In every family room of every home we'd inhabited.
It was the last in a long line of recliners in our homes. Each of them giving their all in service to one of the hardest working men I knew. Giving comfort after long days, working sometimes three jobs to keep our family afloat.
And now it was being usurped by a stranger who knew nothing of my sweet memories.
Knew nothing of the raw emotion his presence there stirred in me.
The night my Dad died, I remember curling up in that chair, comforted by the smooth, cool leather, the faint smell of my Dad's shampoo and the sense that he was holding me still.
My Dad's hugs were always the best.
For a few brief moments, his arms wrapped around me, I was his little girl again, no matter how much I had grown up.
And today the little girl in me wanted to scream at that stranger to get up from my Dad's chair. Wanted to shout at him that he didn't belong there.
That he hadn't earned the right to sit in that place.
But the practical adult in me won out.
The practical adult with a furnished home of her own with no place for a chair whose memories were worth far more than the value of the chair itself.
And so went the minutes of my day.
Watching as strange hands unpacked carefully wrapped glassware and framed artwork and family heirlooms passed down from my Great-Grandmother.
Observing as strange eyes evaluated the worth of precious pieces not judging them by the rich memories each held, but by how much money could be earned by offering it up to someone willing to pay the right price.
It has been what seems a lifetime since I saw my Dad's cufflinks.
And my Mother's beautiful Japanese treasures sent to her from my then soldier Father.
I've never seen them being examined by a strangers hands.
It's just "stuff", a few of my friends said to me today.
Yes, yes it is.
The memories are what count, a few more said.
Yes, that is true.
And on a day like today, I'm glad I have the memories to strengthen my resolve.
To remind my heart that it is still beating.
That I will survive this chapter in the story.

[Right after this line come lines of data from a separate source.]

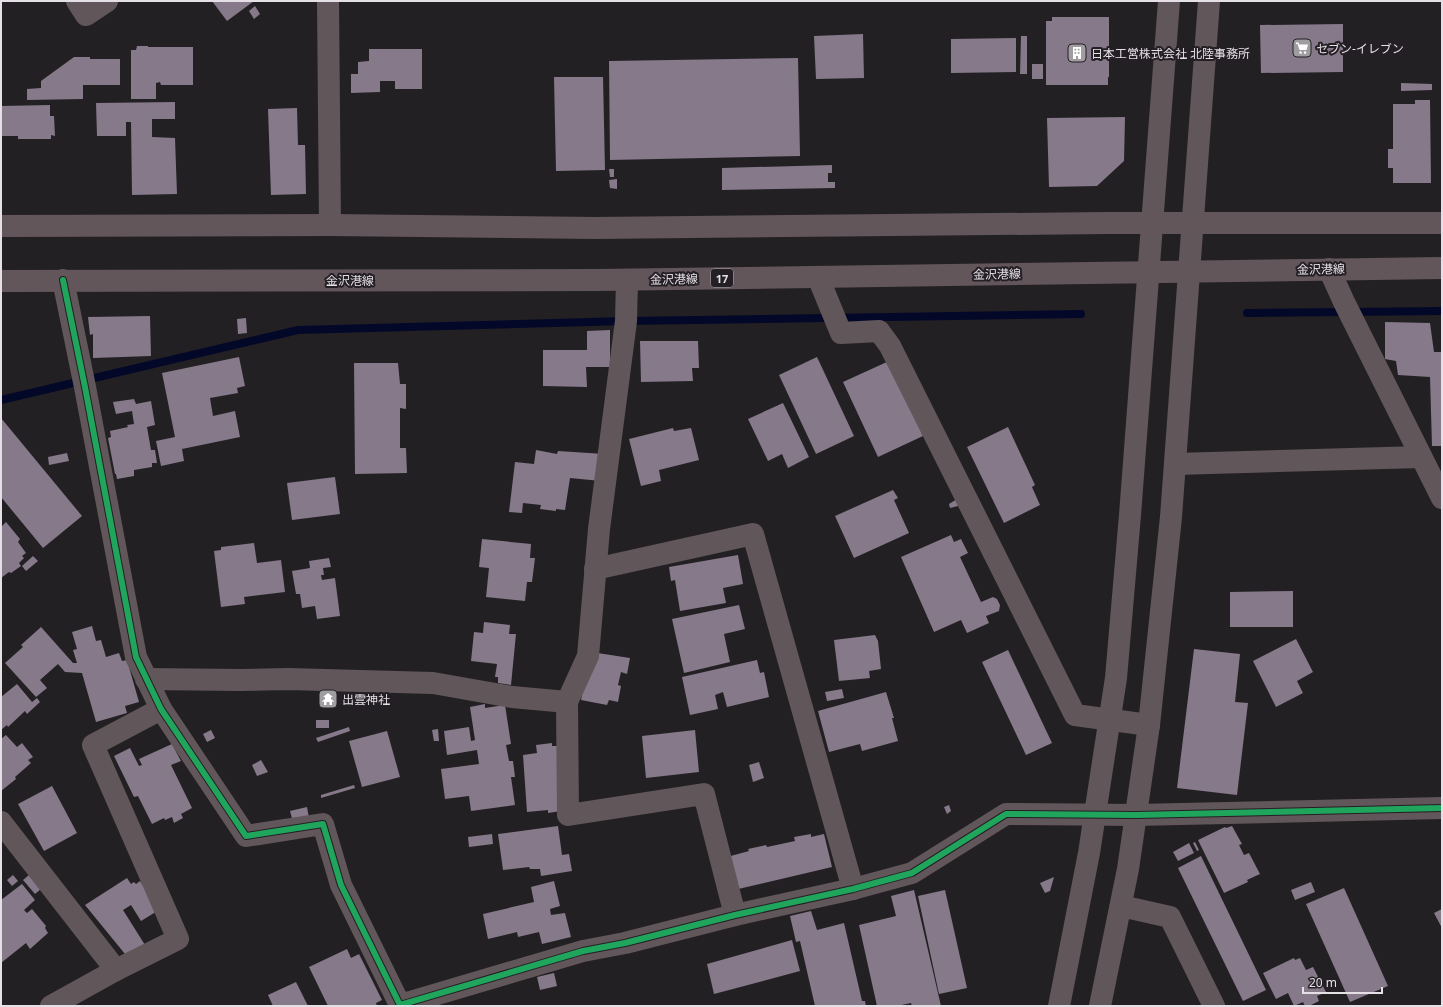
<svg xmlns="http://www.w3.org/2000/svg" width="1443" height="1007" font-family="'Noto Sans','Noto Sans JP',sans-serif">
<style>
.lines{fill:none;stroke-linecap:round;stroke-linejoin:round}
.stream{stroke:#030829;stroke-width:8}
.building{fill:#86798a}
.minor{stroke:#615659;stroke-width:22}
.major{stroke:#63565a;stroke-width:22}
.cycleway-casing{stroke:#241f25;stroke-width:8}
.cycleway{stroke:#20a55d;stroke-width:6}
.labels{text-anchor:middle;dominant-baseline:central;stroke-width:4;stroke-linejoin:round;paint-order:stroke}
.shield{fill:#241f25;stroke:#aaa6ab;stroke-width:1}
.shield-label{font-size:11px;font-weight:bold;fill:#e4e0e5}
.poi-label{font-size:12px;fill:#e4e0e5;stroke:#241f25;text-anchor:start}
.street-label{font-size:12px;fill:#e4e0e5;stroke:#241f25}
</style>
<rect width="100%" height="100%" fill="#232024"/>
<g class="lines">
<!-- stream -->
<g class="stream">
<polyline points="1247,313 1442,311"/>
<polyline points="1,400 298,330 626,321 1081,314"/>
</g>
</g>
<!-- building -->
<g class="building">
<polygon points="212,1 254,1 227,21"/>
<polygon points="255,6 260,14 254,19 249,11"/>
<polygon points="1052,17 1109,17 1109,77 1108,77 1108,85 1046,85 1046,21 1052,21"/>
<polygon points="1343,24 1343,72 1261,73 1260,25"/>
<polygon points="863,34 864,78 816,79 814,36"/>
<polygon points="1021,36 1027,36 1027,74 1020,74"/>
<polygon points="1016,38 1016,72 951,73 951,39"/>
<polygon points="137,46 148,46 148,47 193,47 193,85 161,85 160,82 156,83 156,99 131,99 131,50 136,50"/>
<polygon points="369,49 422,49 422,89 395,89 395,81 380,81 380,92 351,93 351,74 358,74 358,62 369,61"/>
<polygon points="74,57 90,57 90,59 120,59 120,85 83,85 83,99 27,100 27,89 41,88 41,81"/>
<polygon points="798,58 800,156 610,160 609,61"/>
<rect x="1032" y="64" width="11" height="15"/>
<polygon points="554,77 603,77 605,170 556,171"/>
<polygon points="1401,83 1432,84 1432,90 1401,91"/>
<polygon points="1415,100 1430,100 1431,183 1393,183 1393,168 1388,168 1388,149 1393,149 1393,104 1415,104"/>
<polygon points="175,102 175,119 152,119 152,137 175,138 177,194 132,195 131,122 126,122 126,136 97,136 96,103"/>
<polygon points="50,105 50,116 54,116 55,136 51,135 51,139 18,139 18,136 1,136 1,106"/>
<polygon points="297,108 298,145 305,145 306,194 271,195 268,109"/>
<polygon points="1125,117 1124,161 1097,186 1049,187 1047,118"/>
<polygon points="832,165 832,173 828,173 828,182 835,182 835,188 722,190 722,168"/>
<polygon points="609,169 614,169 614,177 610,177"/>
<polygon points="617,179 617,189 610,188 609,180"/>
<polygon points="150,316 151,356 93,358 93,334 90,335 88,317"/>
<polygon points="246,318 247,333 238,334 237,319"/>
<polygon points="1385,322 1430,323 1434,352 1442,352 1442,446 1432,446 1430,377 1398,375 1396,361 1385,359"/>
<polygon points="610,330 610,367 586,367 587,387 543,386 543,350 587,350 587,331"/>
<polygon points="640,341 698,341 699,368 692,368 693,381 641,382"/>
<polygon points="239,357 245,386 237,388 238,393 210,398 213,416 235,411 240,437 182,449 184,461 161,466 156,441 175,437 162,373"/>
<polygon points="817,357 854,436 816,454 779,375"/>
<polygon points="889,361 923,436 878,457 843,382"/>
<polygon points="354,363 398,363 400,384 406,384 406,409 400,408 400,448 406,448 407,473 355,474"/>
<polygon points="134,399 136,404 151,401 155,425 147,427 151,450 155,450 157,463 152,463 152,467 134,470 134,476 117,479 116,474 115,474 108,438 111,437 110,431 128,427 127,425 134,424 132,411 116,414 113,402"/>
<polygon points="783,403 809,457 788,468 782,454 768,461 748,419"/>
<polygon points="1,418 82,516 43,548 1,497"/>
<polygon points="1008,427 1035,485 1032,487 1040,505 1004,523 967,447"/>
<polygon points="673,428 674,431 691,428 699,460 659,470 661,481 641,486 629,439"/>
<polygon points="536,450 557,454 558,451 604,454 601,481 570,478 565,510 556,509 556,511 540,509 541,505 523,503 522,513 509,512 515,462 534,464"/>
<polygon points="67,453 69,461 49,465 48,457"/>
<polygon points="335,477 340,514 292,520 287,483"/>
<polygon points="893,490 898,498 894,500 909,533 854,558 835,516"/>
<polygon points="957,499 958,506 950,508 949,504"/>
<polygon points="6,522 20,539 18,542 26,553 22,556 24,558 19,563 21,566 11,573 9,572 1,578 1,527"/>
<polygon points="951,535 954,542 961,539 968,553 960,557 981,602 993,597 997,599 1000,605 999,611 986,616 989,623 967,633 961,620 934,632 901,557"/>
<polygon points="482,539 531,544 530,558 535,558 532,582 527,582 525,601 486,597 489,568 479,567"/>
<polygon points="254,543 257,563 281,560 285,592 244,597 245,604 221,607 214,551 221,550 221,547"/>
<polygon points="738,555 743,584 723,588 726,603 680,611 675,580 671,581 669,567"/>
<polygon points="33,556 38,561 26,571 22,566"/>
<polygon points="329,558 331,567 323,568 324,575 321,575 322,580 335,578 340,616 317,619 315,606 302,608 300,594 296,594 292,571 310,568 309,561"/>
<polygon points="1293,591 1293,627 1230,627 1230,592"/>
<polygon points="739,605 745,629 724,634 730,662 684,673 672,619"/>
<polygon points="484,622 510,625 509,634 516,634 511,685 498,683 498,677 495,677 497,664 471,661 474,632 483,633"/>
<polygon points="92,626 96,641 101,640 106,657 119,653 122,661 127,660 139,702 125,706 127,713 96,722 82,673 65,672 58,664 40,680 47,688 36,697 5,663 23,647 21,645 41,627 73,663 77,663 73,650 77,649 72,632"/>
<polygon points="875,635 878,641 881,669 869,671 870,678 839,681 834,640"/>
<polygon points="1296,639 1313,672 1297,681 1303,693 1276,707 1253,661"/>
<polygon points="1194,649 1240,654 1235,702 1248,703 1237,795 1177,788"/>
<polygon points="1008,650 1052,743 1026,755 982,662"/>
<polygon points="591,652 630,658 627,674 621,672 618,685 621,686 618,702 609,700 607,705 581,700"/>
<polygon points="757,660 760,673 764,672 769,697 727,707 723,692 715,695 718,709 690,715 682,677"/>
<polygon points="17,684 32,702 37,698 40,702 27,714 25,711 8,727 7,725 1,730 1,697"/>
<polygon points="842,689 844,698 827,701 825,692"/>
<polygon points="886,692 894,718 892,718 898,741 862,751 860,744 829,752 818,711"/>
<polygon points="485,704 485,708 505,705 511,744 506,745 509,761 513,761 515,777 511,777 515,805 471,811 469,796 445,799 441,769 479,764 477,750 447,755 444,731 469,727 471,741 475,740 470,707"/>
<rect x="316" y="720" width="13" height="8"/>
<polygon points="349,727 350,731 318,742 316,738"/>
<polygon points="438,729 439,741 434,741 432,730"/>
<polygon points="211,730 215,738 207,742 203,734"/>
<polygon points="695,730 699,772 646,778 642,736"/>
<polygon points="387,731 400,777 362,787 349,741"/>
<polygon points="6,735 17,747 22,743 33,757 28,760 31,763 15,777 16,779 1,791 1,739"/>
<polygon points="552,743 552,746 557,746 561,811 548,813 548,810 527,812 523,755 537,753 536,745"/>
<polygon points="172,744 181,761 171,765 192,808 181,814 183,818 174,823 172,817 165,820 164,818 152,824 138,796 134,797 114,756 130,748 139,766 142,765 139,759"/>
<polygon points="261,760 268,772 257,776 252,765"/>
<polygon points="759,762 764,778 753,782 749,765"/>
<polygon points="354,785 355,788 321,798 321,795"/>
<polygon points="52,786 77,833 44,851 18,804"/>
<polygon points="949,805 951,811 947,814 944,807"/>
<polygon points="307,807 309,818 293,822 290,811"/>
<polygon points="558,826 562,855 569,854 572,871 541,876 540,869 530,869 529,867 503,870 498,834"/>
<polygon points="1232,826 1242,844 1239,845 1244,855 1249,853 1260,874 1247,880 1248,882 1224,893 1198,840 1225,827 1226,828"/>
<polygon points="492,834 493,844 469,847 468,837"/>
<polygon points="811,834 811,837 824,834 832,867 734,890 727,857 749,851 748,849 766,845 767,847 795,841 794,837"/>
<polygon points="1195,842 1199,850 1197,851 1193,843"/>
<polygon points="1189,843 1194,853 1178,861 1173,852"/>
<polygon points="1201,856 1266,990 1243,1001 1178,868"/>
<polygon points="13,875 18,881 12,886 7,880"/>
<polygon points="29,875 41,889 35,894 23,880"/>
<polygon points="1054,877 1050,891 1045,893 1040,883"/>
<polygon points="127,878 131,884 134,882 136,884 140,881 159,910 141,921 131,905 123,910 145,945 125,954 85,905"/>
<polygon points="554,881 560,906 550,909 551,915 565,913 571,937 542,944 539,932 518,937 517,932 488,939 483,914 534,902 531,887"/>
<polygon points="1311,882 1315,892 1295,900 1291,890"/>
<polygon points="22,884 35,900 24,910 27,913 32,909 46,926 45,928 48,933 30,949 26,943 1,963 1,900"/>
<polygon points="1344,888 1388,986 1350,1002 1306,904"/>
<polygon points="914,890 941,1006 912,1006 911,1003 897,1006 877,1006 859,925 896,916 891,896"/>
<polygon points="945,890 967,988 939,994 918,896"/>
<polygon points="1442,909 1442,928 1434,913"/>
<polygon points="811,911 817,930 844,923 862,1001 865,1001 866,1006 852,1006 852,1005 846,1006 815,1006 800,941 796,942 790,916"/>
<polygon points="792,940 800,971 714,994 707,964"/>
<polygon points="347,949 351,958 359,954 382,1000 376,1003 377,1006 328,1006 309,967"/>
<polygon points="1294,958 1295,960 1300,958 1306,970 1313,967 1326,992 1317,996 1319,1001 1309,1006 1305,1006 1303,1002 1294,1006 1288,993 1276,999 1263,973"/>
<polygon points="554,973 557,986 540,990 537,977"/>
<polygon points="296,982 308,1006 273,1006 268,995"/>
</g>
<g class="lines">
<!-- minor -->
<g class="minor">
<polyline points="77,1 86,15 107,1"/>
<polyline points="328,1 330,225"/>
<polyline points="1329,269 1344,302 1442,498"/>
<polyline points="818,277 841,333 879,331 890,346 1075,715 1149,725"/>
<polyline points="63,280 85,387 136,657 161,709 246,836 323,824 341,885 400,1005 583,951 625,943 735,915 853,889 912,873 1006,814 1136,815 1442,808"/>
<polyline points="627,280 626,321 599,529 588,656 567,702 568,815 704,794 735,915"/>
<polyline points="1175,464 1421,457"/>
<polyline points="595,569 753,534 853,889"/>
<polyline points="146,679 240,680 288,679 433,683 512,697 567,702"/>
<polyline points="1,822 116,970"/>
<polyline points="1121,906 1170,917 1214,1006"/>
<polyline points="51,1006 116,970 178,939 93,745 161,709"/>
<polyline points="1059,1006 1089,853 1116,678 1130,515 1169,1"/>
<polyline points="1100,1006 1128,869 1149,725 1171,517 1209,1"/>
</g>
<!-- major -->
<g class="major">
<polyline points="1,226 330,225 595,228 1107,223 1442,223"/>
<polyline points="1,281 598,280 1442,268"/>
</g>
<!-- cycleway casing -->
<g class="cycleway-casing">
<polyline id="cycleway" points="63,280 85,387 136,657 161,709 246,836 323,824 341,885 400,1005 583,951 625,943 735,915 853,889 912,873 1006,814 1136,815 1442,808"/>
</g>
<!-- cycleway -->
<use href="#cycleway" class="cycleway"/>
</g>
<!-- icons -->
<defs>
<g id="supermarket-square" transform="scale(1)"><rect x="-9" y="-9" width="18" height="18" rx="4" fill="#a09da1" stroke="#241f25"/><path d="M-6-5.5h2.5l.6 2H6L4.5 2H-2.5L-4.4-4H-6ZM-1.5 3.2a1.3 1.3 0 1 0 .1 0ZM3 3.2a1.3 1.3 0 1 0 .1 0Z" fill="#fff"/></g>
<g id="building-square" transform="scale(1)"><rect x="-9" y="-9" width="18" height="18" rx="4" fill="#a09da1" stroke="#241f25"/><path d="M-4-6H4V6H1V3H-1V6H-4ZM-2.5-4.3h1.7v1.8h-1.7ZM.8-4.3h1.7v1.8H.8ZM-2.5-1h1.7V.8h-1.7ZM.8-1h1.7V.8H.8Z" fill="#fff"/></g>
<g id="temple-square" transform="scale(1)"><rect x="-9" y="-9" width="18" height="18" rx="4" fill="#a09da1" stroke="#241f25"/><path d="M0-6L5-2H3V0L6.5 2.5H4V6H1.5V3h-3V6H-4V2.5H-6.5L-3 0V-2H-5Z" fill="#fff"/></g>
</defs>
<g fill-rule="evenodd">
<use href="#supermarket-square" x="1302" y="48"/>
<use href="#building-square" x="1077" y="53"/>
<use href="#temple-square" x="328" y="699"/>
</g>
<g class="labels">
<!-- shield labels -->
<rect class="shield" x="711" y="269" width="22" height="18" rx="3"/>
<g class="shield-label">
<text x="722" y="278">17</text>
</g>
<!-- poi labels -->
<g class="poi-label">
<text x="1316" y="48">セブン-イレブン</text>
<text x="1091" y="53">日本工営株式会社 北陸事務所</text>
<text x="342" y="699">出雲神社</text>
</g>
<!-- street labels -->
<g class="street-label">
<text transform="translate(1321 269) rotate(-1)">金沢港線</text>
<text transform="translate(997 274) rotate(-1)">金沢港線</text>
<text transform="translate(674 279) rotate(-1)">金沢港線</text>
<text x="350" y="280">金沢港線</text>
</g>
</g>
<!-- border -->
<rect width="1443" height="1007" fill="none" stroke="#e4e0e5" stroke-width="4"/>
<!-- scale -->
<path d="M1303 987v6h79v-6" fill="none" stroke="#e4e0e5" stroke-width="2"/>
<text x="1309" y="987" font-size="12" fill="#e4e0e5" stroke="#241f25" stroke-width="3" paint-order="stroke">20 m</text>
</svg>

Because today I felt violated.
Robbed of the intimacy of the connection I feel to my parents through the evidence of their life together. The proof of their existence displayed in every photograph that was uncovered.
I am an orphan now.
There is no one living anymore that completely shares my history.
No one but me who can recount the story of my Mom's white oval platter. The platter that held every batch of homemade fudge she lovingly cooked for me and my Dad.
No one is left that remembers how we would giggle together and share the pan scrapings and the fudge covered wooden spoon as my Dad sat in his recliner wondering what was taking us so long in the kitchen.
Yes, it's all just "stuff".
But its the stuff that was part of the life that made the memories that blessedly will never leave me.
Even if I am the only one left who remembers them.